Improvements in housing 'could've happened five years ago' if govt had been 'braver' - Varadkar

“Sorry we haven’t been able to do more for you in the past 13 years.”

FORMER TAOISEACH LEO Varadkar wishes he had been “a little bit braver” during his leadership, saying that if he had, improvements in areas such as housing and transport now “could’ve happened five years ago”.

He was speaking on The Late Late Show in what was a varied and unusually candid conversation, which got both laughs and applause from the audience.

On his shock departure last month, Varadkar said he nearly “chickened out” the night before the announcement.

However, it was the erosion of his “political capital” that made him take the leap.

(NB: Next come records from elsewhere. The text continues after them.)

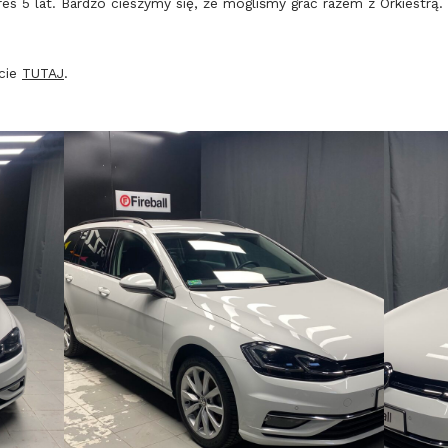
kres 5 lat. Bardzo cieszymy się, że mogliśmy grać razem z Orkiestrą
ecie
TUTAJ
.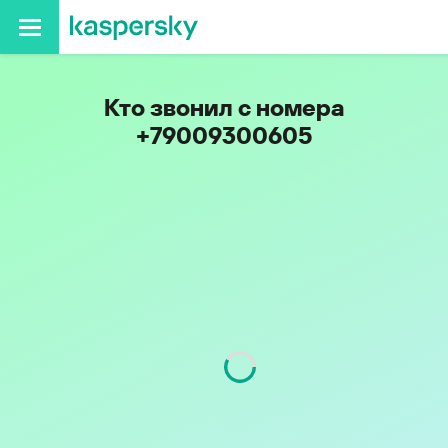
Кто звонил с номера
+79009300605
Код
900
Оператор
Tele2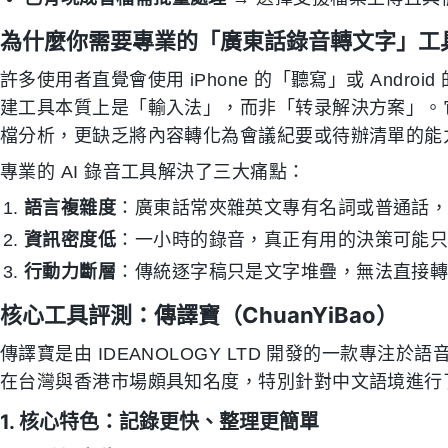
為什麼你需要專業的「廣東話錄音轉文字」工
許多使用者直覺會使用 iPhone 的「聽寫」或 Android 的「
建工具本質上是「輸入法」，而非「转录解決方案」。
檔分析，更缺乏將內容轉化為會議紀要或待辦清單的能
專業的 AI 錄音工具解決了三大痛點：
語言複雜度
：廣東話常夾雜英文專有名詞或普通話
資訊密度低
：一小時的錄音，真正有用的決策可能
行動力斷層
：傳統逐字稿只是文字堆疊，無法直接轉化為可
核心工具評測：傳譯寶（ChuanYiBao）
傳譯寶是由 IDEANOLOGY LTD 開發的一款專注於語
在台灣與香港市場頗具知名度，特別針對中文語境進行
1. 核心特色：記錄更快、整理更簡單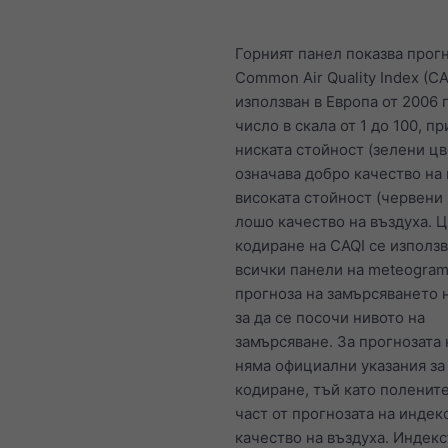
Горният панел показва прогн
Common Air Quality Index (CA
използван в Европа от 2006 г
число в скала от 1 до 100, п
ниската стойност (зелени цв
означава добро качество на 
високата стойност (червени 
лошо качество на въздуха. 
кодиране на CAQI се използв
всички панели на meteogram
прогноза на замърсяването н
за да се посочи нивото на
замърсяване. За прогнозата
няма официални указания за
кодиране, тъй като полените
част от прогнозата на индекс
качество на въздуха. Индекс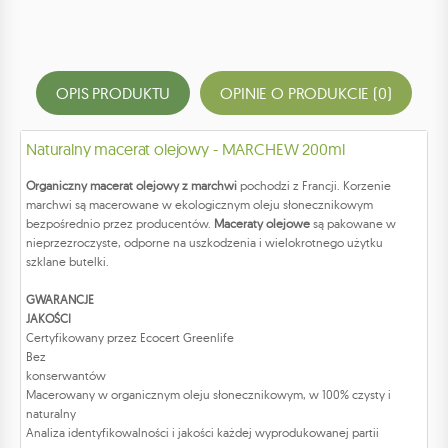
OPIS PRODUKTU
OPINIE O PRODUKCIE (0)
Naturalny macerat olejowy - MARCHEW 200ml
Organiczny macerat olejowy z marchwi
pochodzi z Francji. Korzenie
marchwi są macerowane w ekologicznym oleju słonecznikowym
bezpośrednio przez producentów.
Maceraty olejowe
są pakowane w
nieprzezroczyste, odporne na uszkodzenia i wielokrotnego użytku
szklane butelki.
GWARANCJE
JAKOŚCI
Certyfikowany przez Ecocert Greenlife
Bez
konserwantów
Macerowany w organicznym oleju słonecznikowym, w 100% czysty i
naturalny
Analiza identyfikowalności i jakości każdej wyprodukowanej partii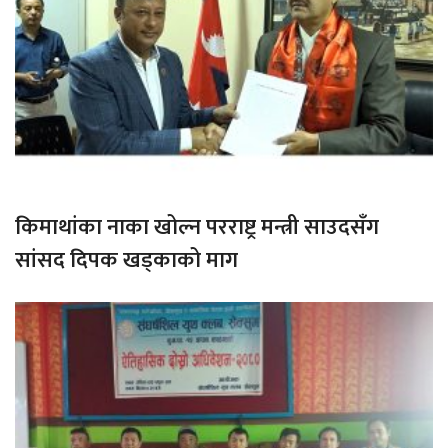
किमाथांका नाका खोल्न परराष्ट्र मन्त्री साउदसँग
सांसद दिपक खड्काको माग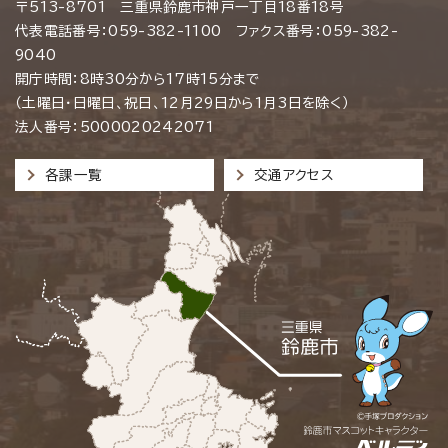
〒513-8701 三重県鈴鹿市神戸一丁目18番18号
代表電話番号：059-382-1100 ファクス番号：059-382-
9040
開庁時間：8時30分から17時15分まで
（土曜日・日曜日、祝日、12月29日から1月3日を除く）
法人番号：5000020242071
各課一覧
交通アクセス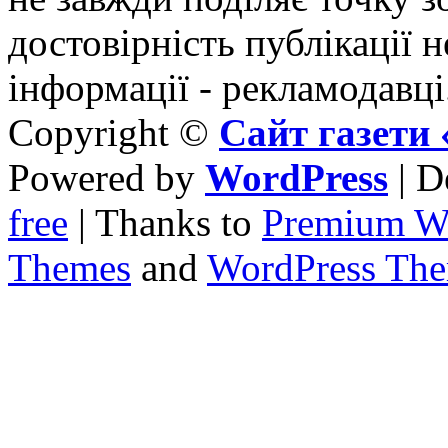
достовірність публікації н
інформації - рекламодавці
Copyright ©
Сайт газет
Powered by
WordPress
| D
free
| Thanks to
Premium W
Themes
and
WordPress Th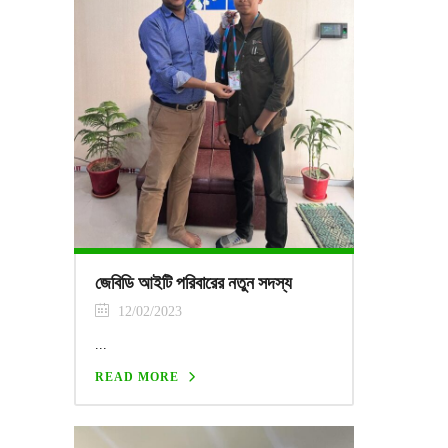
জেবিডি আইটি পরিবারের নতুন সদস্য
12/02/2023
...
READ MORE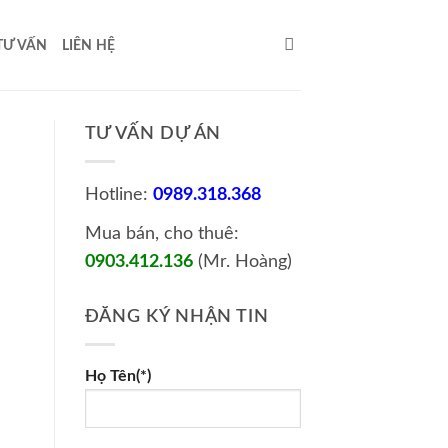
TƯ VẤN
LIÊN HỆ
TƯ VẤN DỰ ÁN
Hotline:
0989.318.368
Mua bán, cho thuê:
0903.412.136
(Mr. Hoàng)
ĐĂNG KÝ NHẬN TIN
Họ Tên(*)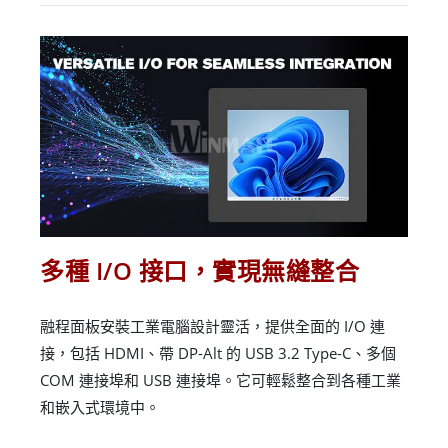
多種 I/O 接口，實現無縫整合
融程面板安裝工業電腦設計靈活，提供全面的 I/O 連
接，包括 HDMI、帶 DP-Alt 的 USB 3.2 Type-C、多個
COM 連接埠和 USB 連接埠。它可輕鬆整合到各種工業
和嵌入式環境中。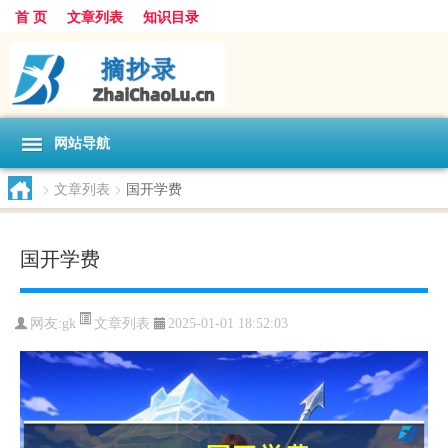
首 页
文章列表
知识目录
网站导航
>
文章列表
>
国开学费
国开学费
文章列表
网友:
gk
2025-01-01 18:52:03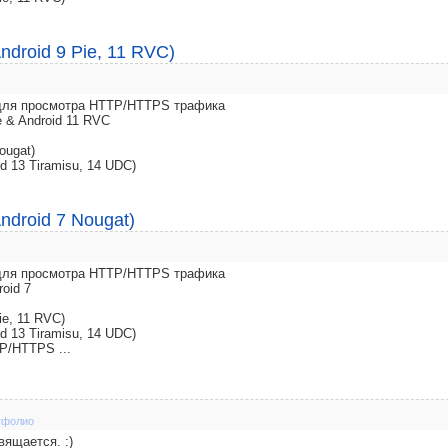
ndroid 9 Pie, 11 RVC)
y для просмотра HTTP/HTTPS трафика
e & Android 11 RVC
ougat)
d 13 Tiramisu, 14 UDC)
ndroid 7 Nougat)
y для просмотра HTTP/HTTPS трафика
roid 7
ie, 11 RVC)
d 13 Tiramisu, 14 UDC)
P/HTTPS ...
тфолио
вящается. :)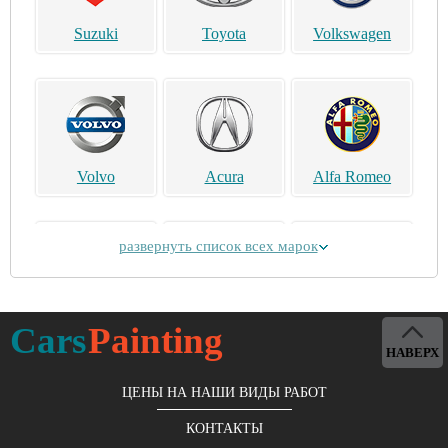
Suzuki
Toyota
Volkswagen
Volvo
Acura
Alfa Romeo
развернуть список всех марок
Alpina
Aston Martin
Bentley
Cars
Painting
НАВЕРХ
ЦЕНЫ НА НАШИ ВИДЫ РАБОТ
КОНТАКТЫ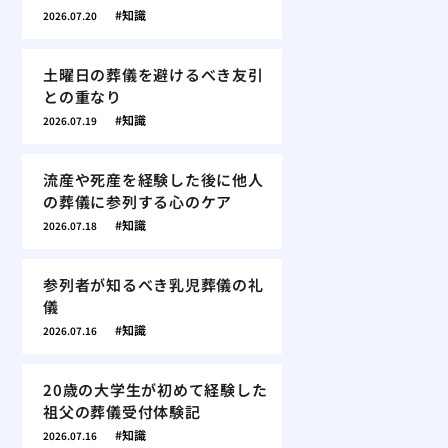
知識
2026.07.20
土曜日の葬儀を避けるべき友引
との重なり
知識
2026.07.19
流産や死産を経験した後に他人
の葬儀に参列する心のケア
知識
2026.07.18
参列者が知るべき乳児葬儀の礼
儀
知識
2026.07.16
20歳の大学生が初めて経験した
祖父の葬儀受付体験記
知識
2026.07.16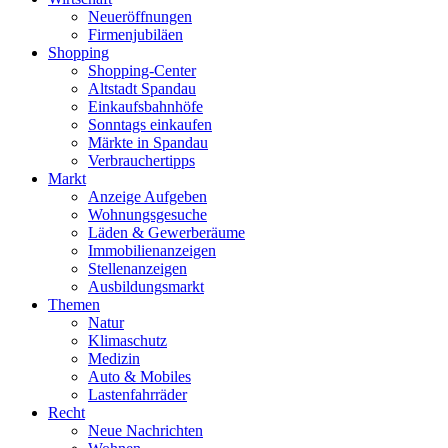
Neueröffnungen
Firmenjubiläen
Shopping
Shopping-Center
Altstadt Spandau
Einkaufsbahnhöfe
Sonntags einkaufen
Märkte in Spandau
Verbrauchertipps
Markt
Anzeige Aufgeben
Wohnungsgesuche
Läden & Gewerberäume
Immobilienanzeigen
Stellenanzeigen
Ausbildungsmarkt
Themen
Natur
Klimaschutz
Medizin
Auto & Mobiles
Lastenfahrräder
Recht
Neue Nachrichten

“I felt that I would get to the point within a year or two or three where I’d run out, and it was better to pass on the baton now than later,” he said.

“There are huge numbers of people, not just in politics, but in sport and business and life in general, who stay on for one season too many. I didn’t want to be that person.”

After spending 13 years in government, Varadkar says there was a need for a political “reset”.

He said he hasn’t decided yet whether he will run in the next general election in Dublin West, but that it will be down to “political calculation” of whether Fine Gael can hang on to the seat without him.

On the downsides of being the leader of the country, Varadkar says it’s the long hours and never-ending work.

“When you’re Taoiseach, you’re always Taoiseach.

“You’re always concerned and worrying about the problems the country faces.”

Host Patrick Kielty challenged him on some of the problems that only worsened during the former Taoiseach’s tenure, such as homelessness and far-right sentiments. 

Varadkar said: ”We’re never going to wake up in a country that has no problems.

Sorry we haven’t been able to do more for you in the past 13 years.

“What I would say though is that for a lot of people, things are much better than they were 11 years ago when I got into government.”

In healthcare, he noted that “despite [the system's] many problems” people are living longer.

Employment rates have improved, sitting at around 74% now.

Regrets

Varadkar conceded that there is “always more work to be done”.

On his regrets in office, he said he wished the government had been “a little bit braver” economically.

In 2011 after the crash, the economy “bounced back way quicker than we thought” and, more recently, Brexit didn’t have as significant an impact as was anticipated either.

“We held back on some spending decisions and we held back on some investment decisions,” he said.

A lot of the new houses you see being built now, or some of the new transport improvements … they could’ve happened five years ago, or four years ago.

“The progress that perhaps we’re now seeing could’ve been much further along. Then you would see a better situation with housing, a better situation with health.

“But that’s hindsight and hindsight is 20/20.”